Yesterday, CJ's CIC Josh took aim at Sports Illustrated's Andrew Perloff for his contention that the Cincinnati Bengals aren't for real because most of their victories have come against bad teams. I completely agree with everything Josh wrote, except for one thing: his headline. In calling the easy schedule argument "flawed," he passes up an opportunity to expose the fundamental misunderstanding involved in Perloff's comments.
What do I mean? Just this: consistently beating bad teams is precisely what good teams do.
Let's take a stroll over to Cold Hard Football Facts. They're doing the paywall thing this year so their 2011 "Quality Standings" aren't available, but last year's (and 2009's) will do to show you what I mean. The site's Quality Standings track teams' records against opponents who have winning records, and what they show is that even the best teams are somewhere around .500 against other good teams. There are exceptions, like the 2010 Patriots, but for the most part, making the playoffs isn't about beating the good teams regularly. It's about gorging on your schedule's turkeys.
Take last year's Baltimore Ravens and Pittsburgh Steelers teams. Both finished 12-4 and made the postseason. But they didn't get there by beating the good teams. Each played seven games against teams that ended the regular season with winning records. Baltimore went 4-3 in those games, and Pittsburgh was a losing 3-4. However, against teams that finished 7-9 or worse, they were 8-1 and 9-0 respectively.
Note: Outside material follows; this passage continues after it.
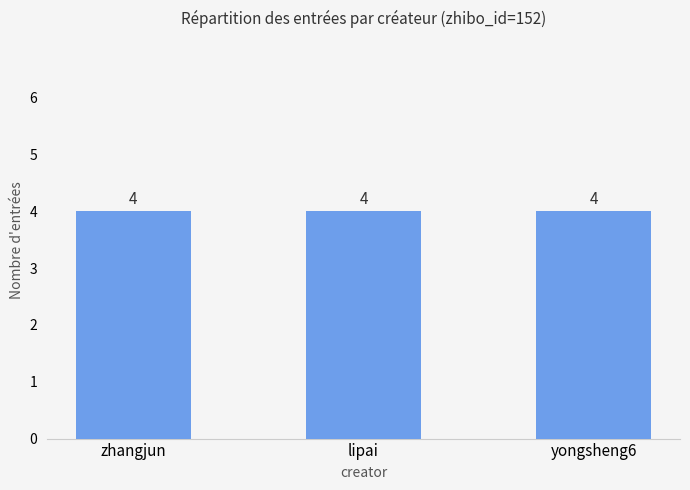

True or false: top_value has a value of 0 at 6.

True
Of course, you never hear anyone talk about soft schedules when it comes to teams like Baltimore or Pittsburgh. It only happens in situations like this years' Bengals, when a team that was expected to be bad, or has traditionally not won suddenly racks up some wins. When that happens, it's a "soft schedule." When the Steelers or Ravens do it, it's "taking care of business." And that's the fundamental misunderstanding I'm talking about: winning against a "soft schedule" and "taking care of business" are the same thing.
Right now, the Bengals are .500 against "quality" teams and 4-1 against the gobblers. That's taking care of business. And taking care of business is what good teams do.